Items listed in a dataset:
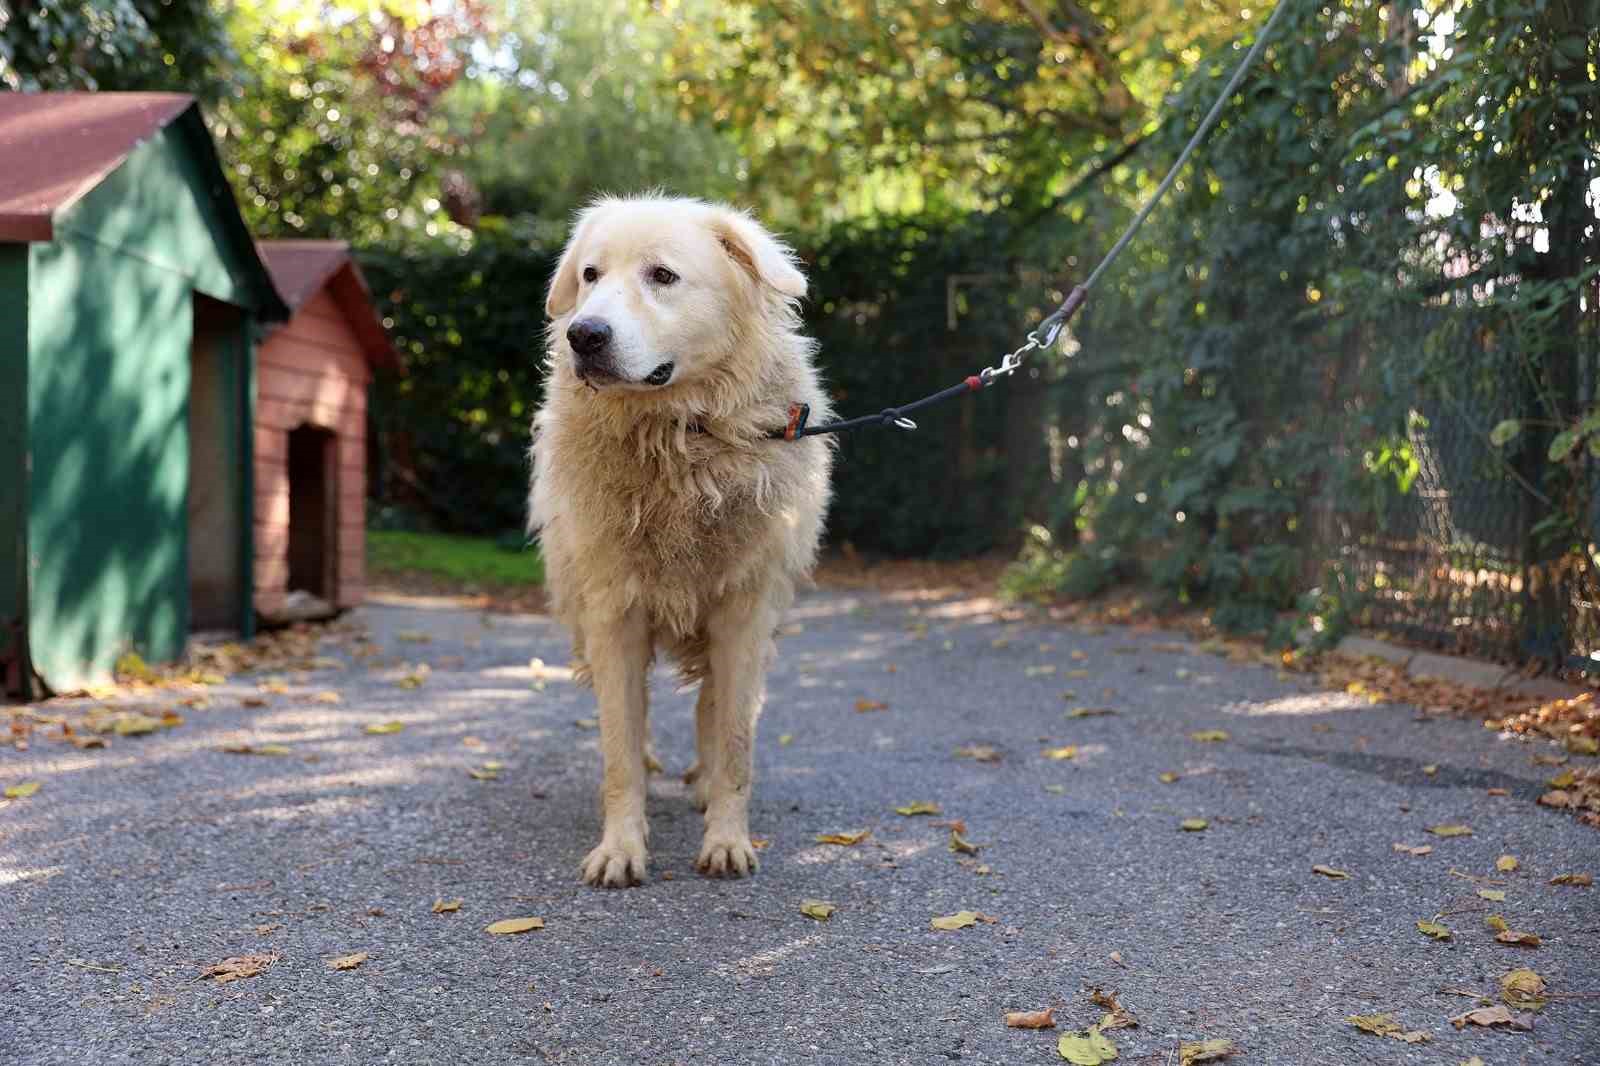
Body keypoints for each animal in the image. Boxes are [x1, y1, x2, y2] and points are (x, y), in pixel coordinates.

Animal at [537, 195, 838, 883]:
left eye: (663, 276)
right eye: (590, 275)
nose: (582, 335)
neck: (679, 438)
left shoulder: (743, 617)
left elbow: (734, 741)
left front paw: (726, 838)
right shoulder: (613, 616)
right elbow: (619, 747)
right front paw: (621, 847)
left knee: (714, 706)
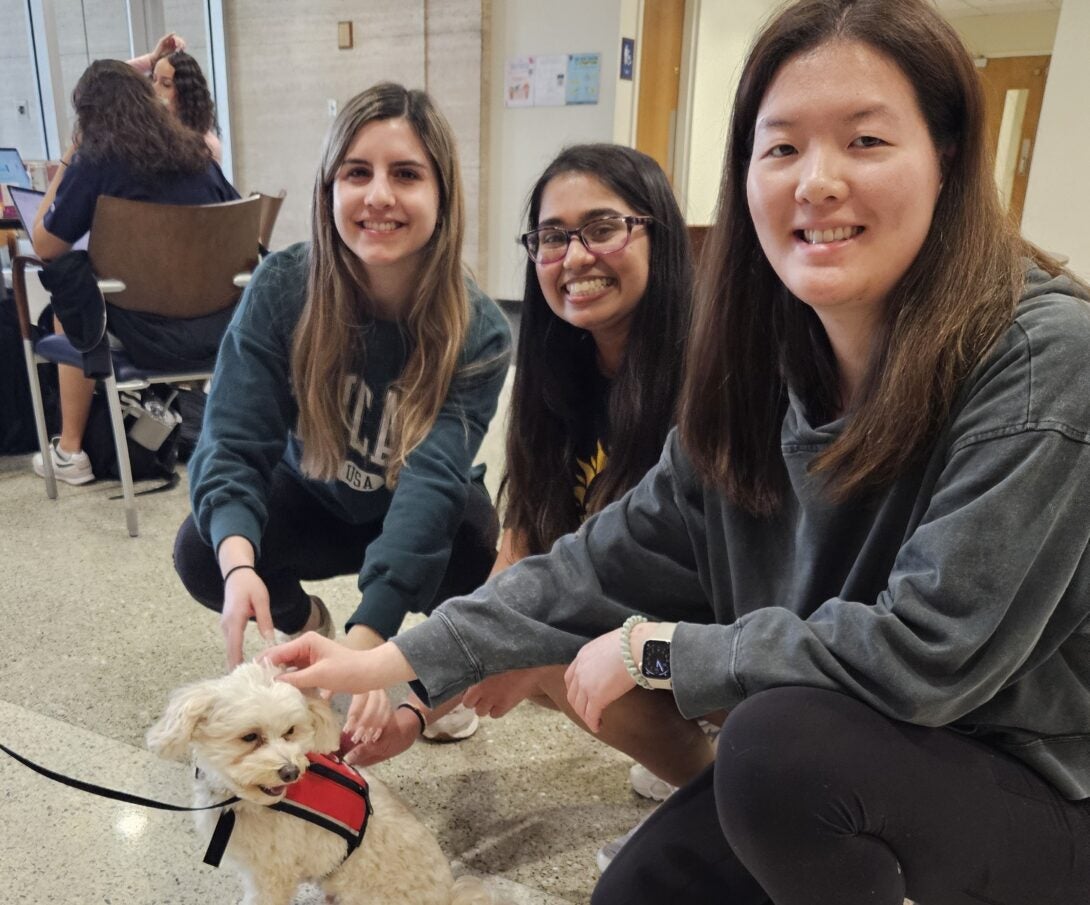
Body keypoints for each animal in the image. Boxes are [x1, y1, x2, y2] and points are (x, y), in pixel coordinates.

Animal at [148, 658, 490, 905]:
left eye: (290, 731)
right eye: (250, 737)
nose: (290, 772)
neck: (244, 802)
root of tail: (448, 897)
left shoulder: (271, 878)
--
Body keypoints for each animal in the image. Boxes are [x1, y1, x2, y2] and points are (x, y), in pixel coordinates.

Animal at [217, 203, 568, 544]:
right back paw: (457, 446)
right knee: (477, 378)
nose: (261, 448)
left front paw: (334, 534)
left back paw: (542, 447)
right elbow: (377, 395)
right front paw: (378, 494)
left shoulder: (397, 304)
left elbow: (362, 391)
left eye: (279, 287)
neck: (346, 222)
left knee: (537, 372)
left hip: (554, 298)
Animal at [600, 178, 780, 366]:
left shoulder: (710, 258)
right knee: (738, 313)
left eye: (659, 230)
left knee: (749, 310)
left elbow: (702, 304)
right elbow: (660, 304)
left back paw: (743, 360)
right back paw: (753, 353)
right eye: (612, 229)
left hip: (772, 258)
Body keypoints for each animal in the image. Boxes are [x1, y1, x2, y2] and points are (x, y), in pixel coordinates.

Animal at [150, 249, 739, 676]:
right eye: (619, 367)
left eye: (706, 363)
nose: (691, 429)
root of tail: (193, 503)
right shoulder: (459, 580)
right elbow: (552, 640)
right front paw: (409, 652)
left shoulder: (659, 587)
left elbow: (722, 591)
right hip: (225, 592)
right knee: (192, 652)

• **What this task involves**
For each line in the data above that contains the string "shoulder", extract the line.

• **Your response**
left shoulder: (743, 617)
right shoulder: (613, 616)
left shoulder: (271, 878)
left shoulder: (397, 304)
left shoulder: (710, 258)
right shoulder: (459, 580)
left shoulder: (659, 587)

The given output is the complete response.